Skip to content

Preliminaries

Problems

We will discuss two types of problems:

  • Regression
  • Multiclass classification

We won't be discussing binary classification explicitly. Most of the discussion about neural networks apply to both classes of problems. There are a handful of places where the network has to be specified differently for regression and classification. Watch out for these instances.

Notation

Scalars will be represented using normal font, lower-case letters. Vectors will be represented using bold font, lower-case letters. Matrices will be represented using bold font, upper-case letters. When indexing elements of a vector or a matrix, normal font will be used, but the case will be inherited from the object that is being indexed.

  • \(a\): scalar

  • \(\boldsymbol{a}\): vector

  • \(\boldsymbol{A}\): matrix

\(a_i\): \(i^{\text{th}}\) component of the vector and \(A_{ij}\): \(j^{th}\) element in the \(i^{\text{th}}\) row of the matrix. Indices are used minimally as most of the equations are vectorized. This is a convention that we will largely stick to. But we might have to override them in a few occasions. In such situations, the nature of the object should be inferred from the context.

Data

The data-matrix is \(\boldsymbol{X}\):

  • size: \(n \times m\)
  • \(n\) data-points
  • \(m\) features

The data-matrix is common to both problems.

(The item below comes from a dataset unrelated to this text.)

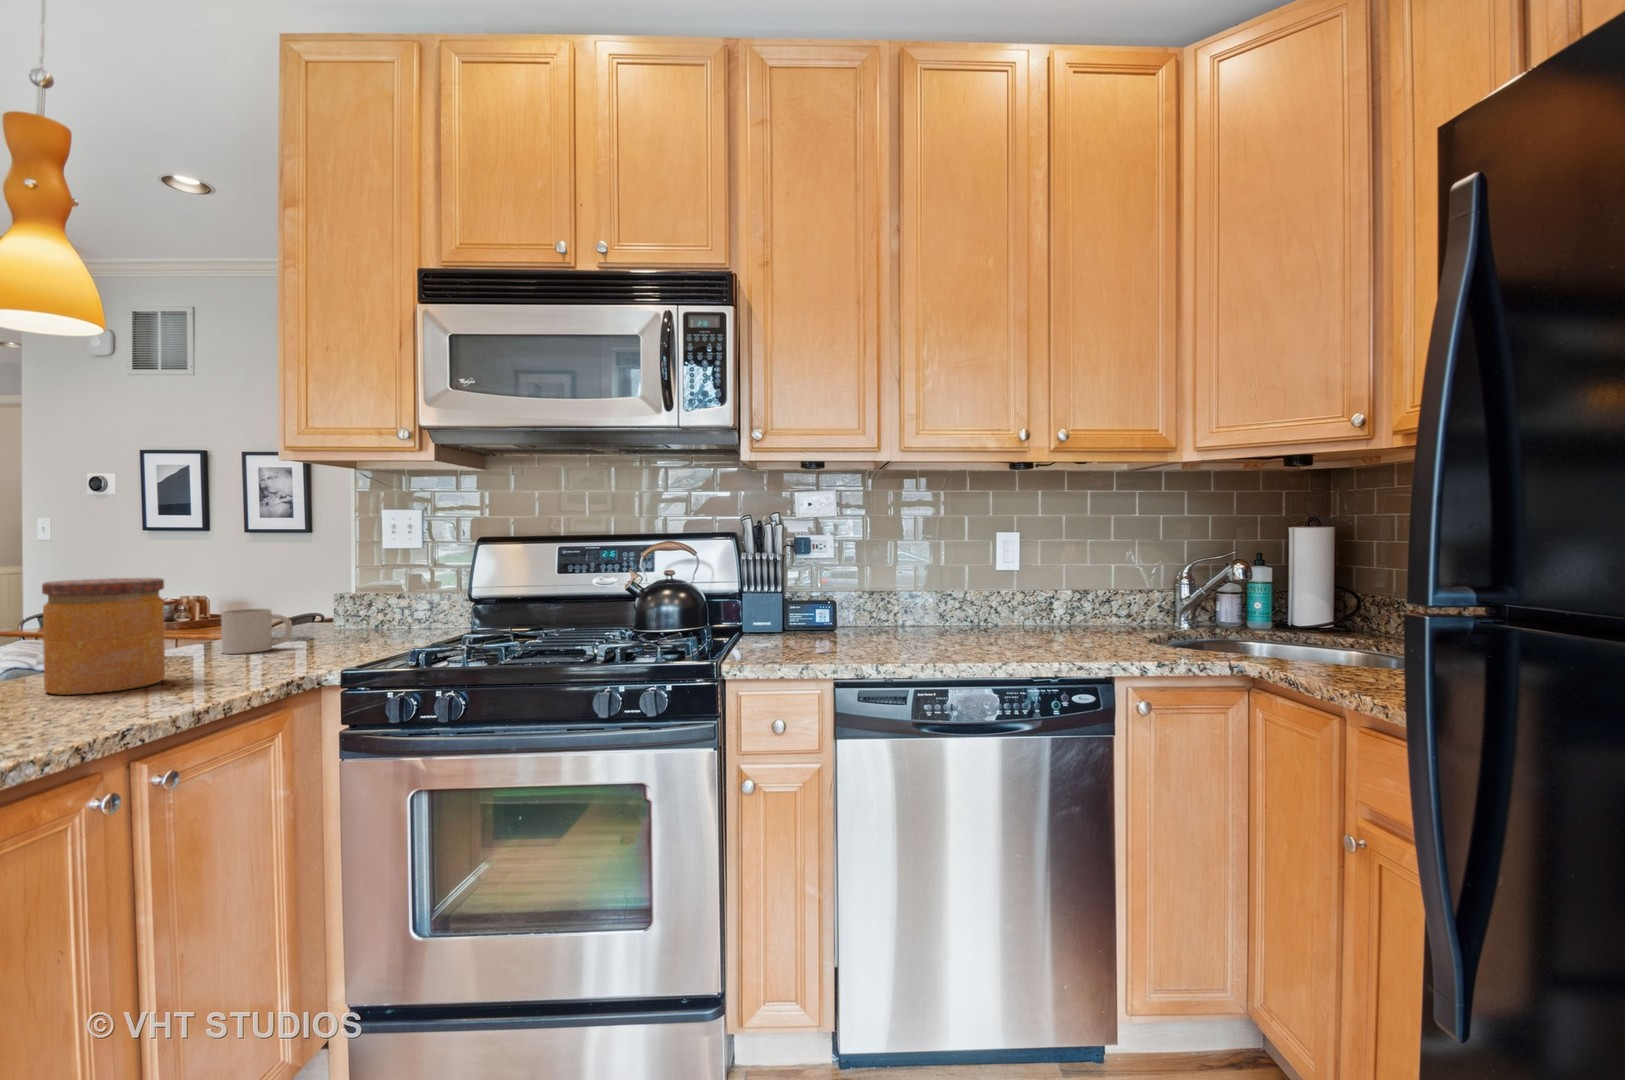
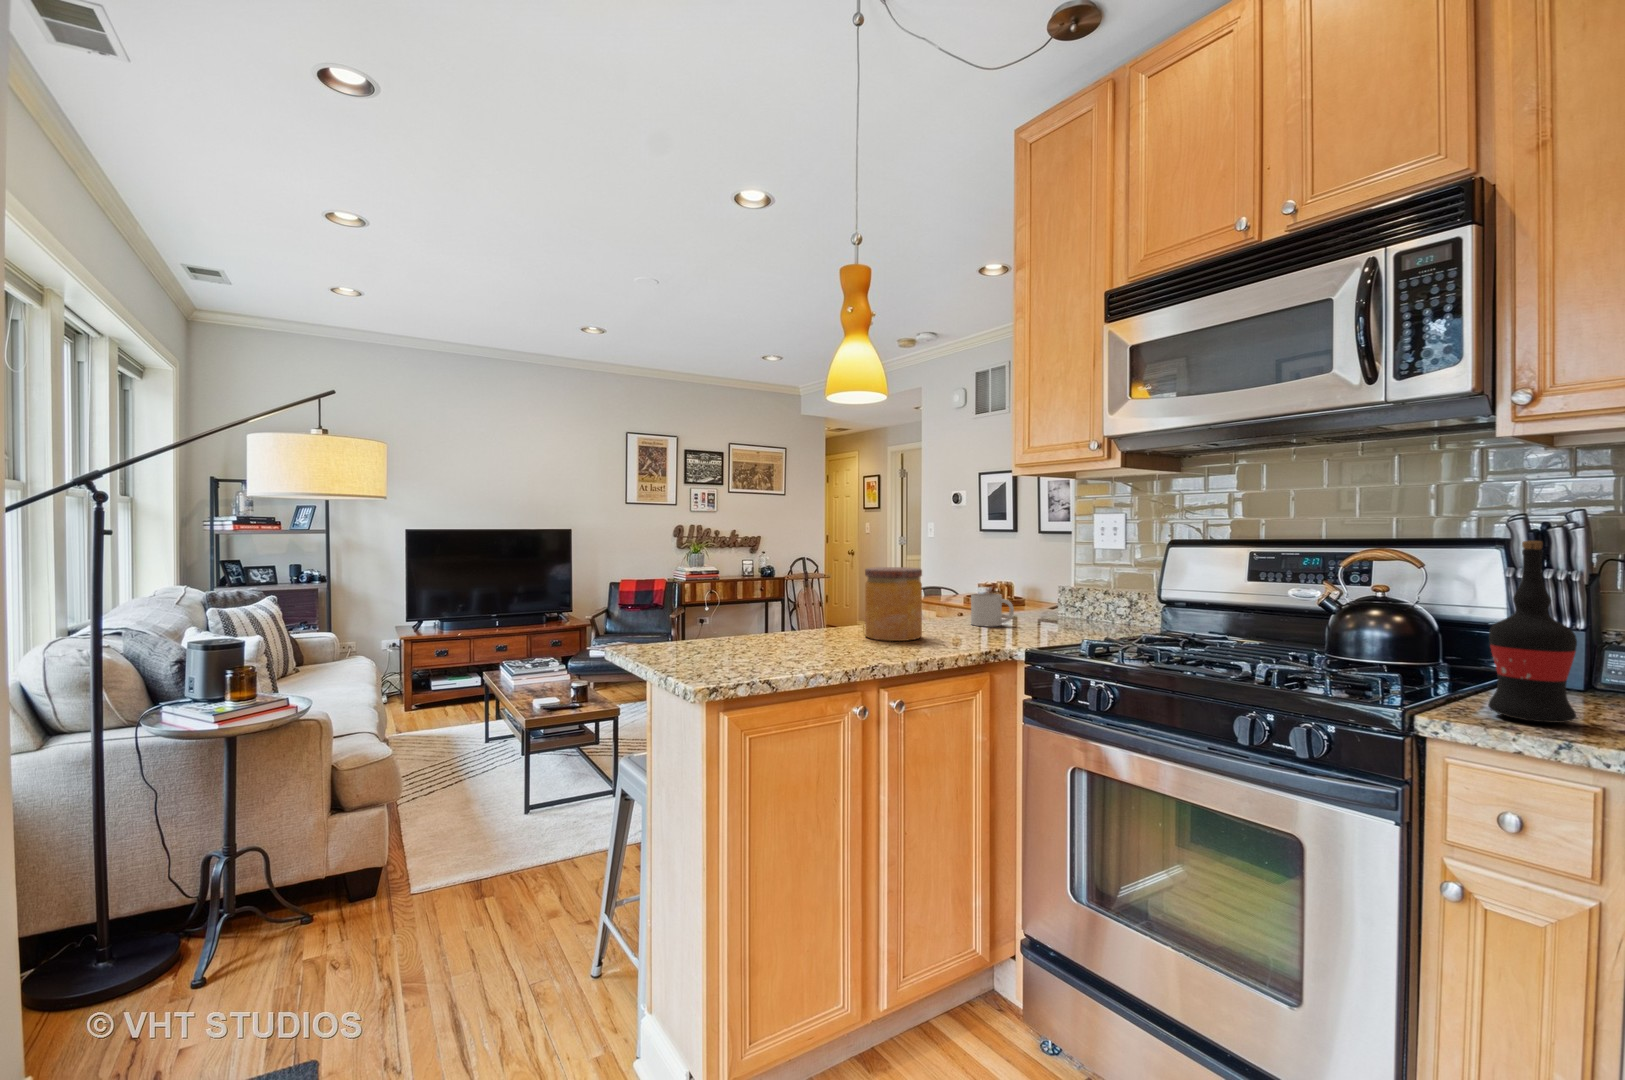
wine bottle: none [756,530,800,656] -> present [1488,541,1577,723]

Labels are represented differently in the case of regression and classification:

Regression

The predicted labels for regression is \(\boldsymbol{y}\), a vector of real numbers:

  • size: \(n\)
  • \(n\) data-points
  • single target corresponding to each point

Multiclass Classification

The one-hot matrix of labels for a multiclass classification problem is \(\boldsymbol{Y}\):

  • size: \(n \times k\)
  • \(n\) data-points
  • \(k\) classes

Each row of the matrix is a one-hot vector.